Кивнув согласно головой, я жестом предложил им пройти в квартиру. Подпоручик – кавалерист, совсем еще молодой человек, видно недавно выпущенный из училища, причем явно из богатой семьи, о чем говорила пошитая на заказ шинель, ухоженные усы, запах дорогого одеколона. Сейчас он всем своим видом старается показать, какой он отчаянный вояка, а у самого в глазах светилось детское любопытство.
– Подпоручик Батюшкин, – он щелкнул каблуками сапог и склонил голову в коротком кивке.
Вторым секундантом был штабс-капитан, лет сорока, с большой стриженой головой и правильными чертами лица, которое несколько портили сросшиеся мохнатые брови. Еще он отличался хриплым армейским басом, которым передал мне место и условия поединка.
– Штабс-капитан Левский, – представился он, при этом небрежно и коротко кивнул головой. – Мне поручено передать, что завтра, в восемь утра, граф Бахметьев-Кречинский будет иметь честь стреляться с капитаном Волиным. Выбор оскорбленной стороны – револьверы. Дуэльная дистанция – тридцать шагов. По команде «Начинай» сразу стреляют оба противника. Стрелять не более трех раз. У вас есть возражения к условиям дуэли, господин Богуславский?
– Нет.
– Отлично. Теперь о месте встречи. Я предлагаю…
После того как мы уладили вопрос о месте встречи, штабс-капитан неожиданно спросил меня, причем тон его был наглый и напористый:
– Милостивый сударь, вы сегодня посмели грубо оскорбить моего друга. Вы же не будете этого отрицать?!
– Нет, – ответил я и с усмешкой посмотрел на капитана, так как подобный способ отомстить как раз был в духе графа.
– Отлично! Так как граф уже дерется на дуэли, то он попросил меня не оставить без внимания столь дерзкую выходку. Я вызываю вас на дуэль!
– Сколько он вам пообещал? – вдруг неожиданно и в упор спросил я Левского.
Тот еще только начал багроветь и открыл рот, как подпоручик опередил его гневным выкриком:
– Вы не смеете говорить в подобном тоне с офицером императорской армии!
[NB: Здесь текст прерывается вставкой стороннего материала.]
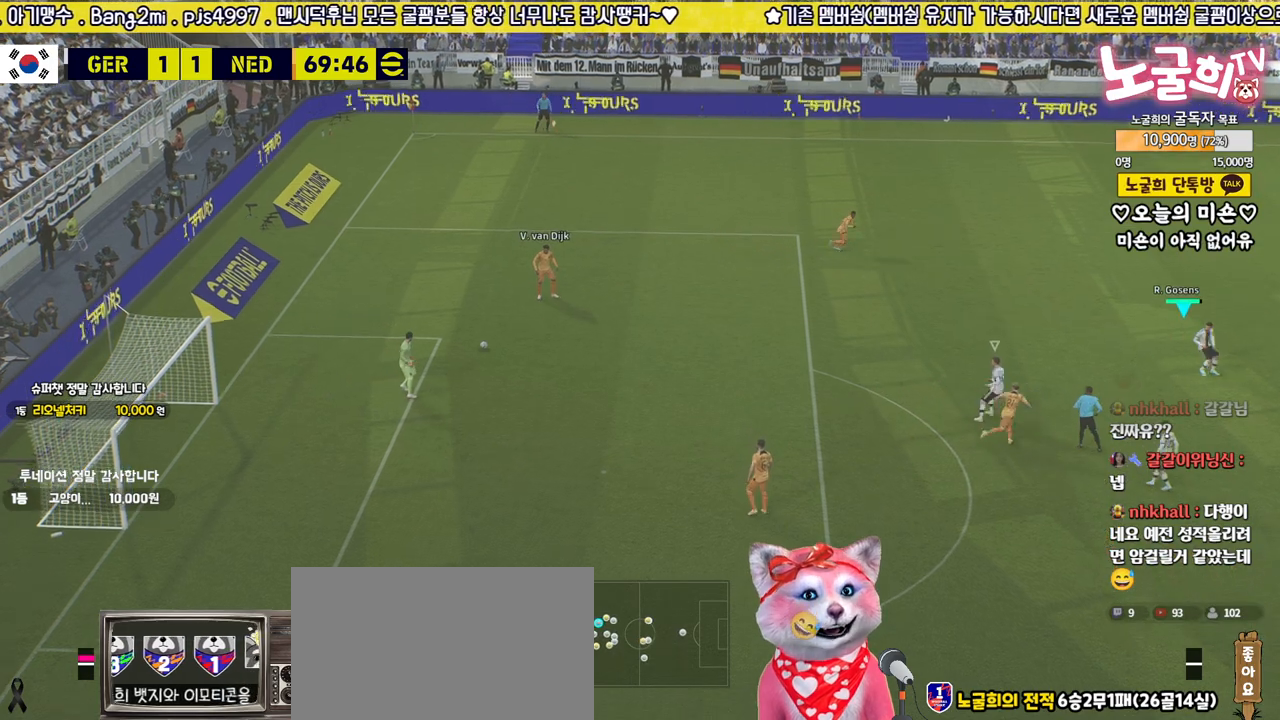
{"buttons": ["R2"], "left_stick": "up", "right_stick": "center", "events": []}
Немедленно извинитесь!
– Свои извинения, господин подпоручик, завтра утром я пошлю господину штабс-капитану вместе с пулей. Теперь, простите, господа, у меня есть и другие дела.
Капитану, видно, очень хотелось сказать нечто резкое и оскорбительное в мой адрес, но мое спокойствие, а он не мог не видеть, что оно не наигранное, заставило его ограничиться только завуалированной угрозой:
– Завещание торопитесь писать? Это правильно. Оно вам пригодится, господин Богуславский, – после чего развернулся и чеканным шагом направился к двери. Вслед за ним поспешил юный подпоручик, обжегший меня напоследок гневным взглядом.
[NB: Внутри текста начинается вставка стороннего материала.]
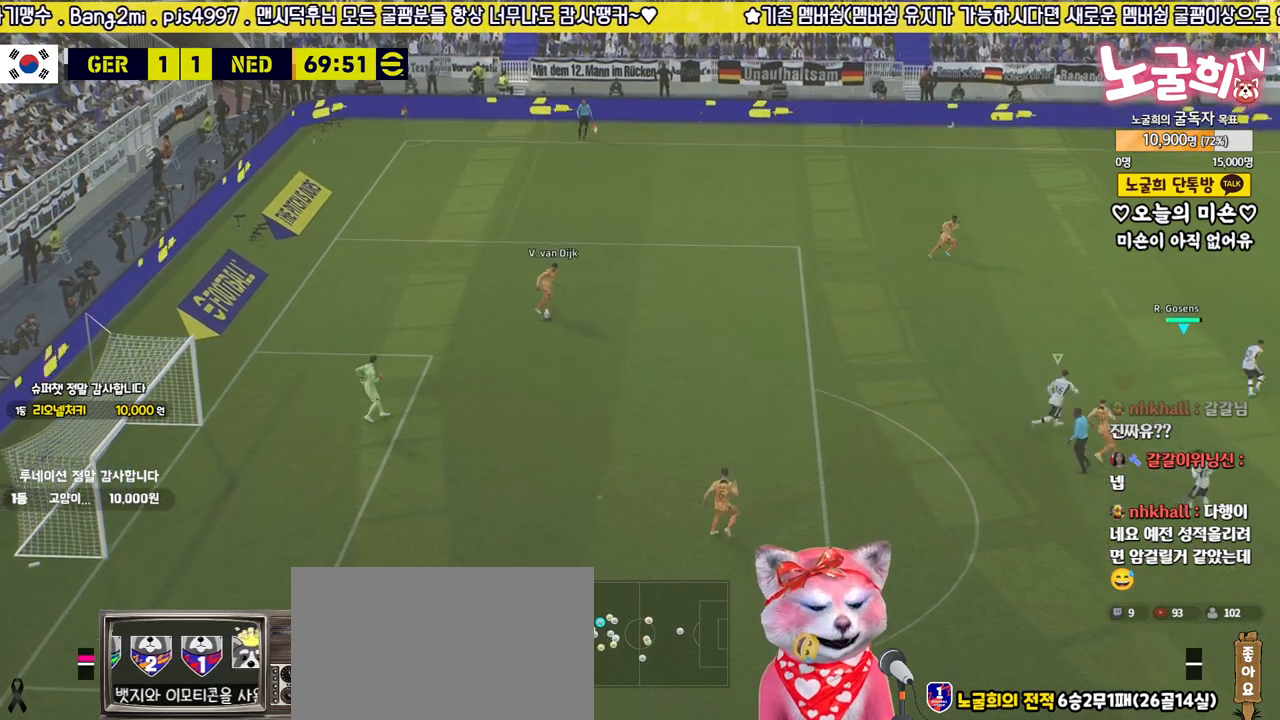
{"buttons": ["R2"], "left_stick": "up", "right_stick": "center", "events": []}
С самого раннего утра, первым делом, я стал решать вопрос со своей охраной. Подойдя к филерам, которых за эти месяцы знал не только в лицо и по именам, но и как живут, семья, дети и все такое прочее, обратился к старшему агенту:
– Васильевич, у меня к вам дело есть…
После того как он меня выслушал, лицо старшего филера приняло жалобное выражение:
– Нет! Нет и еще раз нет! Сергей Александрович, ради бога, заклинаю вас, не втаскивайте нас в вашу… как ее… авантюру! Моя забота, чтобы с вами никакой беды не приключилось, а вы дуэль затеваете! Мы не можем этого допустить! Прямо сейчас и пошлю во дворец человека с донесением! И больше слышать ничего об этом не желаю!
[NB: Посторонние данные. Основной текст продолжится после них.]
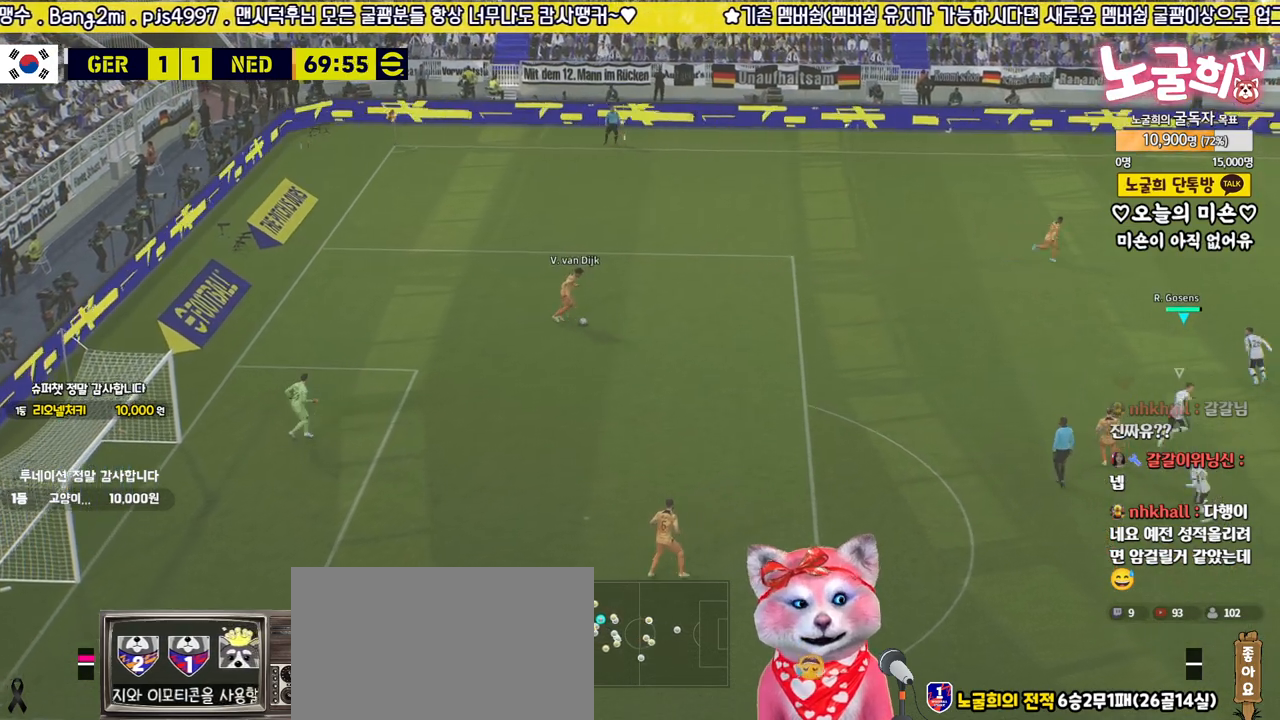
{"buttons": ["R2"], "left_stick": "up", "right_stick": "center", "events": []}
– Это не авантюра, это дуэль. Меня вызвали. Как я могу отказаться? Или вы хотите, чтобы я прослыл на всю столицу трусом?!
– Посмотрел бы я на того, кто вас в лицо трусом назовет! Но дуэль?! И не просите! Знаю, нам вас не удержать, но…
– Васильич, вы меня сколько времени знаете?! – начал давить я на филера. – Вот заметьте, я ведь подошел к вам и честно предупредил. Хотя мог тихо уйти! Потом нашли бы мой хладный труп на окраине города и чтобы вы тогда делали?! А так осторожно поедете и проследите, чтобы все было со мной хорошо. Но только из-за кустов!
– Да вы поймите, Сергей Александрович! С нас же головы снесут, ежели с вами…
Спустя десять минут, используя метод кнута и пряника, мне все же удалось уговорить старшего агента, при этом я твердо пообещал ему не дать себя убить, а он, со своей стороны, – держаться незаметно и по мере возможности ни во что не вмешиваться.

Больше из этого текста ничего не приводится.